Instruction: Your answer should consist of each line below that includes the word "which".

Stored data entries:
++++++++++++++++++++

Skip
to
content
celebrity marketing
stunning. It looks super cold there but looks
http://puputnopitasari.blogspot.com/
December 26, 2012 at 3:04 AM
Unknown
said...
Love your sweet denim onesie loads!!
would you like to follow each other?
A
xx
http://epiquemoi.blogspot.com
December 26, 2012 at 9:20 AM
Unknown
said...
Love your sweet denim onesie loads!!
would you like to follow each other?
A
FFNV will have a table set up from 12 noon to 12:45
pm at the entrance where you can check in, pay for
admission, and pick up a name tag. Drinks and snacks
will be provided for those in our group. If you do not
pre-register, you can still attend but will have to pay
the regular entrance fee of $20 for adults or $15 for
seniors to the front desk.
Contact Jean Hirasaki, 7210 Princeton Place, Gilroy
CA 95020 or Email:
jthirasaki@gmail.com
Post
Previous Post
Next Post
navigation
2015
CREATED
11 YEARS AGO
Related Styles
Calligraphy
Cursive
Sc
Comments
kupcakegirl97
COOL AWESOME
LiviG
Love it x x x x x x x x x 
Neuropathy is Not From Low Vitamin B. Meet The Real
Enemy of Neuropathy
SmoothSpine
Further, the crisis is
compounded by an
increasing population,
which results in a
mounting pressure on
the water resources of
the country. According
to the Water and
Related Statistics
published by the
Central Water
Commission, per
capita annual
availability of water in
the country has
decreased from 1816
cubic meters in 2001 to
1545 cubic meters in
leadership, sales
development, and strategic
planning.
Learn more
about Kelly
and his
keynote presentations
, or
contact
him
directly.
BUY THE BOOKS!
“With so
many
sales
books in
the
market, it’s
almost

++++++++++++++++++++

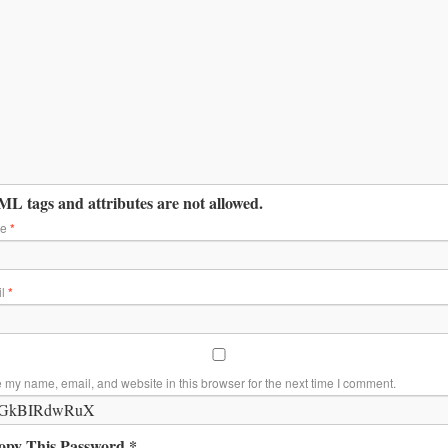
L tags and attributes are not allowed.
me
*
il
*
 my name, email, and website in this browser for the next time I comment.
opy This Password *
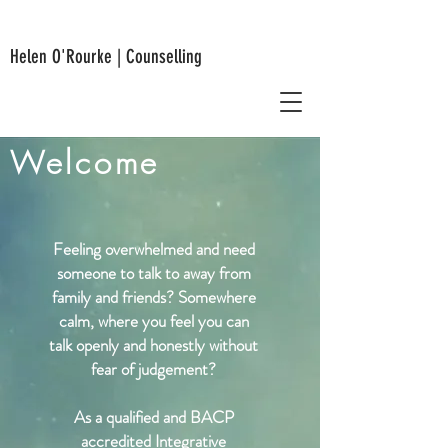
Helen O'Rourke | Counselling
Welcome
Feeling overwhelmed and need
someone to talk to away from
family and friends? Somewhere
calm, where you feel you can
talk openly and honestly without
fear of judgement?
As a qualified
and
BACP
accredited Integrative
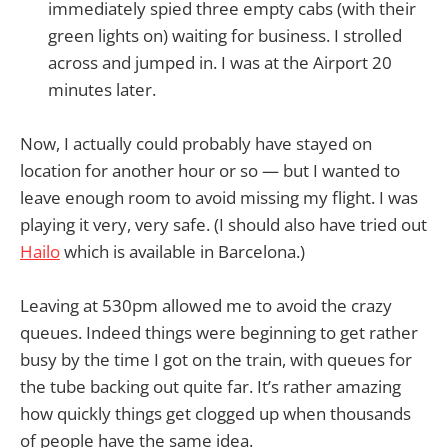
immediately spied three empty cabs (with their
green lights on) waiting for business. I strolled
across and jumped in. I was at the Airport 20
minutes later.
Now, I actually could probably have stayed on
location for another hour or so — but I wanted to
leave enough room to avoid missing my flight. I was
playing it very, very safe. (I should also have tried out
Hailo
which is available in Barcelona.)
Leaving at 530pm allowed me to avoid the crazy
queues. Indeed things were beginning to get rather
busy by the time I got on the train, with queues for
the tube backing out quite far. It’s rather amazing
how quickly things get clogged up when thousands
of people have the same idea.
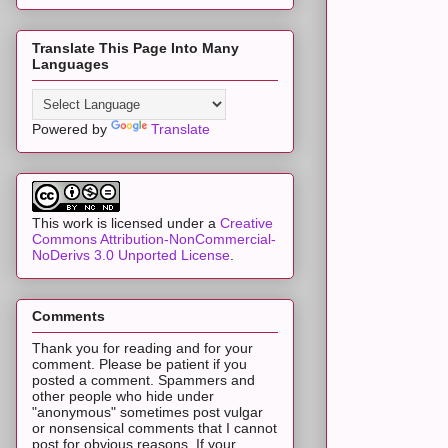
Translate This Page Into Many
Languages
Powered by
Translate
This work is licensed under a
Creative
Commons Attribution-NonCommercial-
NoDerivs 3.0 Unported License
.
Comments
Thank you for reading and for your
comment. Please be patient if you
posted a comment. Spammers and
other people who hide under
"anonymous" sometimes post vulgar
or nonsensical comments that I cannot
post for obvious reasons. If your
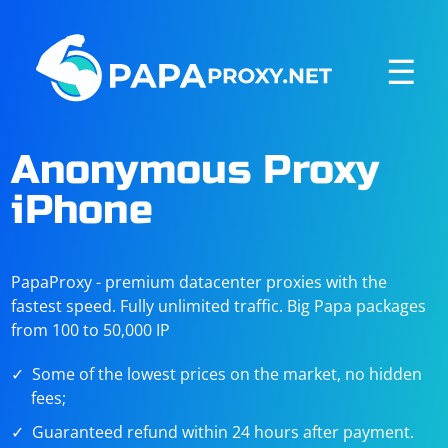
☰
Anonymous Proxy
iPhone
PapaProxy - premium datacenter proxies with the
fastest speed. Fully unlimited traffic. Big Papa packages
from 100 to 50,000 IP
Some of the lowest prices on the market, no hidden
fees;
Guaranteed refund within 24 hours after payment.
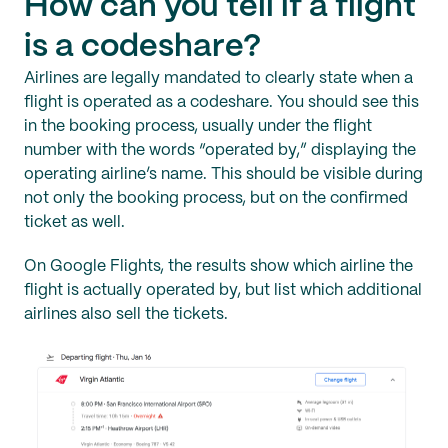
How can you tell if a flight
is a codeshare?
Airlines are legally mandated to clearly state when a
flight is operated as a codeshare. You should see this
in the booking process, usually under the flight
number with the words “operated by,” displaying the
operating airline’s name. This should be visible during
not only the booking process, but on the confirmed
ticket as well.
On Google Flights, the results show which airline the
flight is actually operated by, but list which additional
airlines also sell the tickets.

++++++++++++++++++++

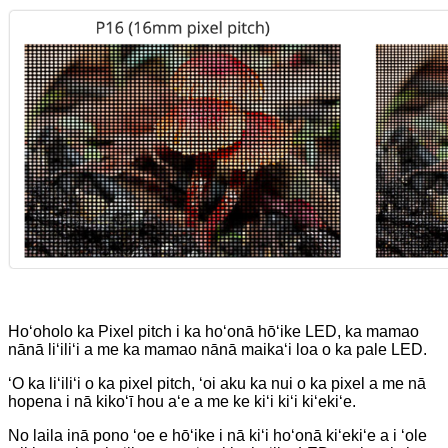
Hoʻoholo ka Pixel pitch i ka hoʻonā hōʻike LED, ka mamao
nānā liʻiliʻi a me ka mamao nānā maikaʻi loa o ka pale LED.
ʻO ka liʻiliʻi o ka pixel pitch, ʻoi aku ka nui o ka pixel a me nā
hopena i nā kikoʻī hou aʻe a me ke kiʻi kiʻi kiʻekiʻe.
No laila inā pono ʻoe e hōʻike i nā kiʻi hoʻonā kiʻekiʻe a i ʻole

++++++++++++++++++++

Response area:
which results in a
which is available in Barcelona.)
On Google Flights, the results show which airline the
flight is actually operated by, but list which additional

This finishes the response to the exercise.